- **INSTRUCTIONS FOR THE TASK**: Update the stretch of entries from the line containing "Combined, do Row" through the end of the entries, changing "Robbery" to "Burglary" and keeping everything else the same. Leave the pictures out of what you give back.

- **STORED DATA**:
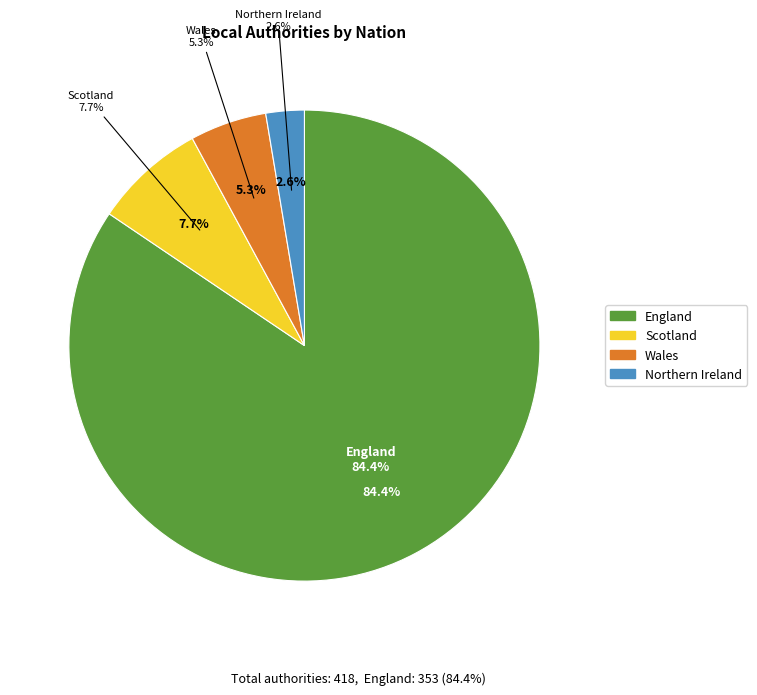

To the nearest percent, what is the average slice percentage?

25%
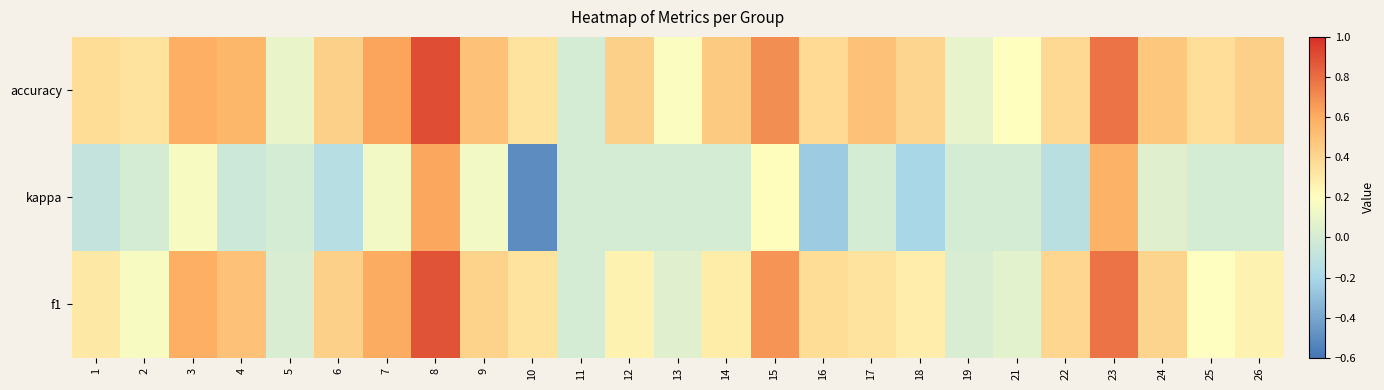

Which has a higher value, 2 or 23?

23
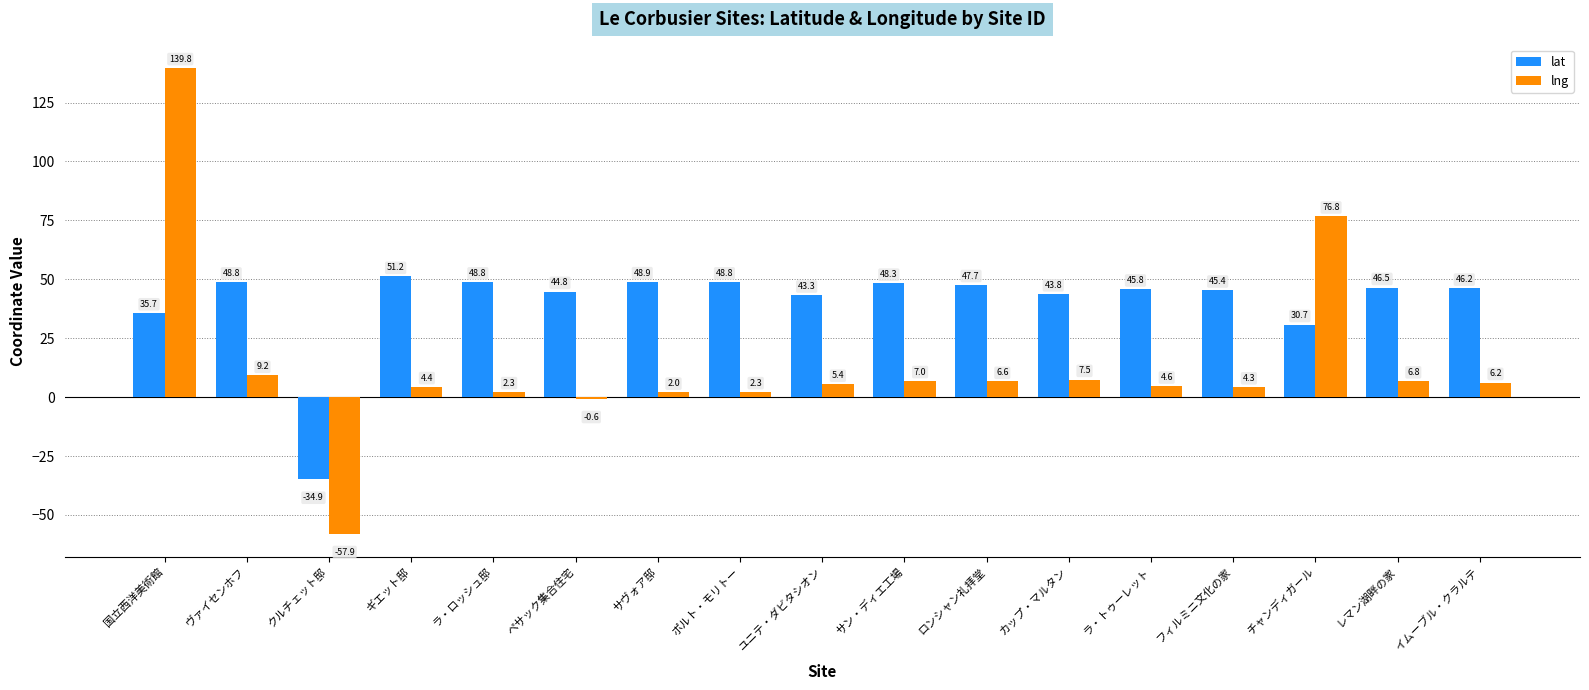

Reading left to right, list all the values displayed in this chart.

lat: 国立西洋美術館=35.7	ヴァイセンホフ=48.8	クルチェット邸=-34.9	ギエット邸=51.2	ラ・ロッシュ邸=48.8	ペサック集合住宅=44.8	サヴォア邸=48.9	ポルト・モリトー=48.8	ユニテ・ダビタシオン=43.3	サン・ディエ工場=48.3	ロンシャン礼拝堂=47.7	カップ・マルタン=43.8	ラ・トゥーレット=45.8	フィルミニ文化の家=45.4	チャンディガール=30.7	レマン湖畔の家=46.5	イムーブル・クラルテ=46.2
lng: 国立西洋美術館=139.8	ヴァイセンホフ=9.2	クルチェット邸=-57.9	ギエット邸=4.4	ラ・ロッシュ邸=2.3	ペサック集合住宅=-0.6	サヴォア邸=2.0	ポルト・モリトー=2.3	ユニテ・ダビタシオン=5.4	サン・ディエ工場=7.0	ロンシャン礼拝堂=6.6	カップ・マルタン=7.5	ラ・トゥーレット=4.6	フィルミニ文化の家=4.3	チャンディガール=76.8	レマン湖畔の家=6.8	イムーブル・クラルテ=6.2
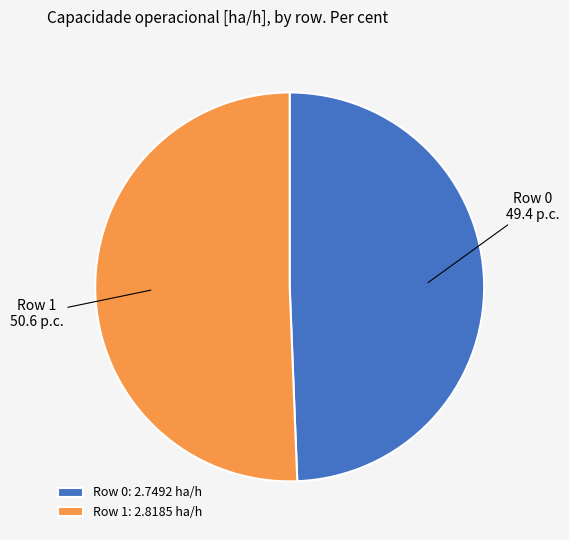

Combined, do Row 0 and Row 1 account for over 50%?

Yes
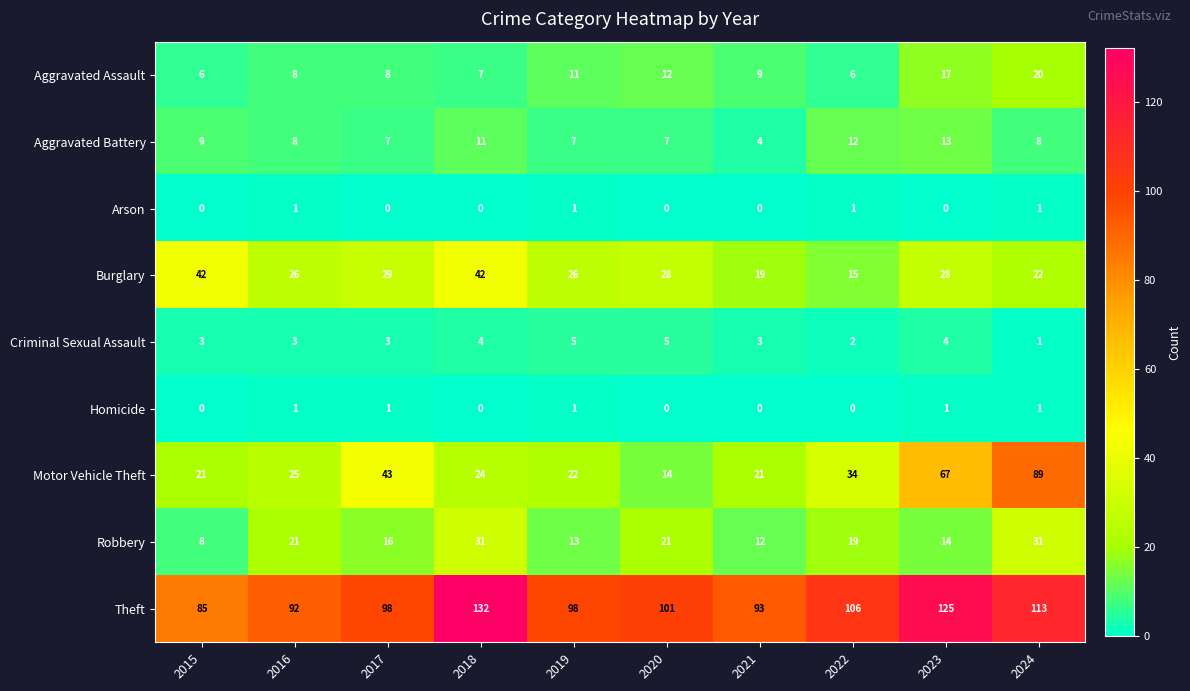

At which label is Robbery closest to 19?

2022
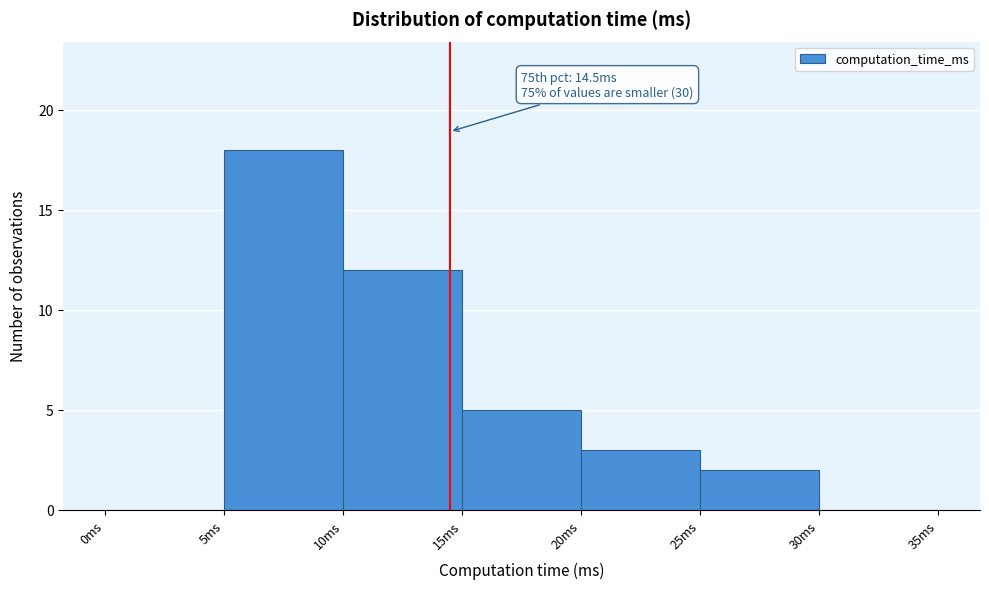

Over which range of the x-axis is the bar tallest?

5 to 10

- **RESPONSE**:
Combined, do Row 0 and Row 1 account for over 50%?

Yes

At which label is Burglary closest to 19?

2022

Over which range of the x-axis is the bar tallest?

5 to 10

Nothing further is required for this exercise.